*Exercise tasks*.
[a] Decide whether each statement below agrees with the text on ewe organ masses. Answer yes or no for each, and quote the exact words of the text that settle it.
(i) Duodenum weight was affected by dietary restriction.
(ii) The Romanov ewes weighed 44.8 kg at d 130 of gestation.
(iii) Heart mass scaled to EBW or MBW differed by ewe type.
[b] Copy word for word part of the text on ewe organ masses: begin at the words "For total mass" and stop after the words "internal organ mass.".
*** Reading text ***
Empty stomach complex weight was decreased (P < 0.04) in response to dietary restriction (Table 5) and increased (P < 0.02) in its ratio to MBW owing to reproductive status. The omentum was also decreased (P 0.09) because of reproductive status when scaled to EBW and MBW. Duodenum weight was not affected by restriction or reproductive status. Jejunal and ileal masses (grams) were decreased (P 0.03) by restriction and increased by reproductive status, and were increased (P 0.07) in response to reproductive status when scaled to MBW. Likewise, when scaled to MBW, the increased mass of the jejunum and ileum caused by reproductive status contributed to a similar response (P 0.01) in the total small intestinal mass. The large intestine was unaffected by restriction or reproductive status. Dietary restriction was effective in reducing total digestive tract mass. Total internal organ mass was increased (P < 0.01) owing to reproductive status.

Maternal BW variables differed owing to dramatic differences in mature body size of ewe types in this experiment (Table 6). The Romanov ewes weighed 44.8 kg at d 130 of gestation, whereas Columbia ewes averaged 104 kg (P < 0.01). Carcass mass, EBW, and MBW were less (P < 0.01) in the R/R ewes compared with either of the Columbia groups.

The overall masses (grams) of the lung, spleen, heart, liver, and kidneys were less (P < 0.01) in R/R ewes compared with R/C and C/C ewes (Table 8). When scaled ratios (EBW or MBW) of the lungs were analyzed, they did not differ between the treatments. Spleen mass (grams per kilogram MBW) was less (P 0.03) for R/R compared with R/C or C/C. Heart mass, scaled to EBW or MBW, did not differ owing to ewe type. The ratio of liver mass to EBW or MBW did not differ with ewe type. The response of the kidneys was similar to that of the liver, except that R/R ewes had a greater kidney-to-MBW ratio compared with the R/C or C/C ewes at 3.7 vs. 3.1 and 3.1 g/kg MBW, respectively (P < 0.01).

The cecum and colon masses responded similarly between the ewe types; R/R had less (P < 0.01) cecal and colonic mass when compared with the other ewe types (Table 9). When considered as a ratio to EBW, no differences that were due to ewe type were observed, although the R/R ewes had a greater (P 0.05) ratio of cecal and colonic tissue per unit of MBW. A similar pattern of response was observed when these tissues were compiled and analyzed together as the large intestine.

The total digestive tract weight (grams) was less (P < 0.01) in the R/R ewes. When scaled to EBW, the difference in ewe type did not result in an overall response; however, the R/R and R/C ewes had a greater (P < 0.07) ratio of digestive tract tissue per unit of EBW compared with the C/C ewes. When scaled to MBW, R/R had the greatest (P < 0.05) proportion of digestive tract tissue per unit of MBW.

For total mass of internal organs, the R/R group had less (P < 0.08) total mass. Conversely, when scaled to either EBW or MBW, the R/R group had a greater (P < 0.01) ratio of internal organ mass.
*** End of Reading text ***
*** Data supplied ***
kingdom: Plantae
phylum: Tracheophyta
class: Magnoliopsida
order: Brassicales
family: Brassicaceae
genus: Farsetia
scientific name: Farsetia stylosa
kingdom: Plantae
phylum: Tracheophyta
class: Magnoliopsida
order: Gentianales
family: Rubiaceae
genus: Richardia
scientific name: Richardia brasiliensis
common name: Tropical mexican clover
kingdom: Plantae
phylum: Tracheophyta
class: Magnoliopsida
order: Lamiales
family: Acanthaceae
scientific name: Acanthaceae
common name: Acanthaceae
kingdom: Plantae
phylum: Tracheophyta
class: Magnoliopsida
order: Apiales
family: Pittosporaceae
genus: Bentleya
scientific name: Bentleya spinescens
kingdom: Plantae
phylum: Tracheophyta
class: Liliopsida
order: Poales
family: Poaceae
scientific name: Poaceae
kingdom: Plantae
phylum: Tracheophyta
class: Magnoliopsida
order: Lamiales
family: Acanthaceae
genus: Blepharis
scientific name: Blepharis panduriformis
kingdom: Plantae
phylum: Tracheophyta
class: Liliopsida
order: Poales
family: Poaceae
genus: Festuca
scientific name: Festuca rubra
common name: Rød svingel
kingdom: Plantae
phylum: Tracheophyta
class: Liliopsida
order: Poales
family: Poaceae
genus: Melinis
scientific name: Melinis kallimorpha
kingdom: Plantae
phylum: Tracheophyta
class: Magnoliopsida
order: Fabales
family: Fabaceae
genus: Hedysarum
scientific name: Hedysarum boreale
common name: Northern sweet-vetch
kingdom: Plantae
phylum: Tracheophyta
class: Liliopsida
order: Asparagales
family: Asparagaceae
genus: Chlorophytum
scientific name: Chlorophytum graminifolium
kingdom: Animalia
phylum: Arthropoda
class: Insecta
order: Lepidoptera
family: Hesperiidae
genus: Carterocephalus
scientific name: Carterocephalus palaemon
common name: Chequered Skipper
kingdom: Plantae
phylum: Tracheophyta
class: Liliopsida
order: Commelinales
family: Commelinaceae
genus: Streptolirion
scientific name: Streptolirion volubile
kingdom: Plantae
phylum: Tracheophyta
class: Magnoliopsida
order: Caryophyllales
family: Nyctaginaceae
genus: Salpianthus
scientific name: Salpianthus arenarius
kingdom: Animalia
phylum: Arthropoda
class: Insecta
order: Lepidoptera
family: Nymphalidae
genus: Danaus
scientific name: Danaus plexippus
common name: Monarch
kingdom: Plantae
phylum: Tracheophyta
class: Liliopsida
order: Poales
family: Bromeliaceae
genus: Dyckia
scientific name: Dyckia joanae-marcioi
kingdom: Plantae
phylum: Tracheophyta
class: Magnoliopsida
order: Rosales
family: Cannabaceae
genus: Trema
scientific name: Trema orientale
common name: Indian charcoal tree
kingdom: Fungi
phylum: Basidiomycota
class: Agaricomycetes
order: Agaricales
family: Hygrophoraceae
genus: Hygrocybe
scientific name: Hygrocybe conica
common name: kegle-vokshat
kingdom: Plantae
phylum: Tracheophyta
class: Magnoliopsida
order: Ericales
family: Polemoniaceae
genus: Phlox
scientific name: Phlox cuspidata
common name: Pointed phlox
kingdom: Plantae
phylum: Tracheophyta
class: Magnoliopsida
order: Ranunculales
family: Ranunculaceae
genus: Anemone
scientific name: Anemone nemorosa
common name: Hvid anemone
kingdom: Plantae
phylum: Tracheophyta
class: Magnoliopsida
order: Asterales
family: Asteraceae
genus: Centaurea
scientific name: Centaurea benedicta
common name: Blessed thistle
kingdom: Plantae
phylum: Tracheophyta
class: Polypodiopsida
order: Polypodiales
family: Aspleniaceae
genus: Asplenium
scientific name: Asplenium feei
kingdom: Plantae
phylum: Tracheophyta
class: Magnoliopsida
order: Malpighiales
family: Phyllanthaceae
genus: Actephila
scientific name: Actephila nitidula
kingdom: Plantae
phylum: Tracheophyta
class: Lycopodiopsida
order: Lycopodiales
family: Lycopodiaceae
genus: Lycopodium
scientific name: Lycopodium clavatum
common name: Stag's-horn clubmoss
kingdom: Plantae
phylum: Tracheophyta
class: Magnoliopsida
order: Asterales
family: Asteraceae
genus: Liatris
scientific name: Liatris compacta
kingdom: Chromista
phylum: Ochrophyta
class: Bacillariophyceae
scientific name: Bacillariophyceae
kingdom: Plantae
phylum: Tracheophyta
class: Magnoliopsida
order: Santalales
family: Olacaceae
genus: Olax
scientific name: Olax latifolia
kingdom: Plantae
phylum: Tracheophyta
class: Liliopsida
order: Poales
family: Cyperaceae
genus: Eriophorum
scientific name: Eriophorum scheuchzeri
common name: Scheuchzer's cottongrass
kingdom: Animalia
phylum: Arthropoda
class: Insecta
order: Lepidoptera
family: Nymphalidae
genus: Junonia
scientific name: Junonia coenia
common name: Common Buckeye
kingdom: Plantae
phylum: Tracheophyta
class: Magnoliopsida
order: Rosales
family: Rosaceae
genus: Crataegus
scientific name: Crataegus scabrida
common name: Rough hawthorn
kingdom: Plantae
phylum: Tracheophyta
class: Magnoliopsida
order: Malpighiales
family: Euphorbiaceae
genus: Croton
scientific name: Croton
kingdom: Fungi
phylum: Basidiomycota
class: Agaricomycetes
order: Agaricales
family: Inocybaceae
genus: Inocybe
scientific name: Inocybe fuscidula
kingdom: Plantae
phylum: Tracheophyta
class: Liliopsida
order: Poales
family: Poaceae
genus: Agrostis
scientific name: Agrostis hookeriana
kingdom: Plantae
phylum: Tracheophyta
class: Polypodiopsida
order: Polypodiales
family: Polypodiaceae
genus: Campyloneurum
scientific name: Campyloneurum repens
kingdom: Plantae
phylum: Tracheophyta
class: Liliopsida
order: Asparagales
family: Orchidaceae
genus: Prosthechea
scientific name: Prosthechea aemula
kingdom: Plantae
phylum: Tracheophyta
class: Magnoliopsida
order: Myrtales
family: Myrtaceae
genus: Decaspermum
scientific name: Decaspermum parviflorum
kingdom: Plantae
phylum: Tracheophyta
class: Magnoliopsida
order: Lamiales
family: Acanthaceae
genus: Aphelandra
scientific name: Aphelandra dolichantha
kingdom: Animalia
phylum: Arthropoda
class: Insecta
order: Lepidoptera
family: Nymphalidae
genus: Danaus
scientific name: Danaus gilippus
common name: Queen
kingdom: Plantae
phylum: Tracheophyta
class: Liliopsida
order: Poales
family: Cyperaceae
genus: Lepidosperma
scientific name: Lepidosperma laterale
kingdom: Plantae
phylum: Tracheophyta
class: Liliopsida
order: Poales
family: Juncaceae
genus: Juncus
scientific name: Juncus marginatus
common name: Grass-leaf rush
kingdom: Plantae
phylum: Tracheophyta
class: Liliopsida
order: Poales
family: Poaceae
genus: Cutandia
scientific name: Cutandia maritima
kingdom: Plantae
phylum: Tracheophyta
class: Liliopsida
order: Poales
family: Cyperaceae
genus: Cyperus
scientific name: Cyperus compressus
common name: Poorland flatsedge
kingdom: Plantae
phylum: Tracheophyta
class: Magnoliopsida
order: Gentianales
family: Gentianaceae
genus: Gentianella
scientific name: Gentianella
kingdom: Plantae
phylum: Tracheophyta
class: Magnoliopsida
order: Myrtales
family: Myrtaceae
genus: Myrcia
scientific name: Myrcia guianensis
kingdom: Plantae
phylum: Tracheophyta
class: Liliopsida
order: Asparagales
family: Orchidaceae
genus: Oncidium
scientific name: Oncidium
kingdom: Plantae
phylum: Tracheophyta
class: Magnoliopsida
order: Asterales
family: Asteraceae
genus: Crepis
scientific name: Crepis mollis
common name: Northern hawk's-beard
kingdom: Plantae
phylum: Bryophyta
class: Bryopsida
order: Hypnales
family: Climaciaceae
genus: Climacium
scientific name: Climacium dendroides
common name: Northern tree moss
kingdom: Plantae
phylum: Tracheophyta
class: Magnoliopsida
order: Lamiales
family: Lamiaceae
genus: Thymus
*** End of Data supplied ***
*Task-by-task answers*.
[a]
(i) No: "Duodenum weight was not affected by restriction or reproductive status."
(ii) Yes: "The Romanov ewes weighed 44.8 kg at d 130 of gestation"
(iii) No: "Heart mass, scaled to EBW or MBW, did not differ owing to ewe type."

[b]
For total mass of internal organs, the R/R group had less (P < 0.08) total mass. Conversely, when scaled to either EBW or MBW, the R/R group had a greater (P < 0.01) ratio of internal organ mass.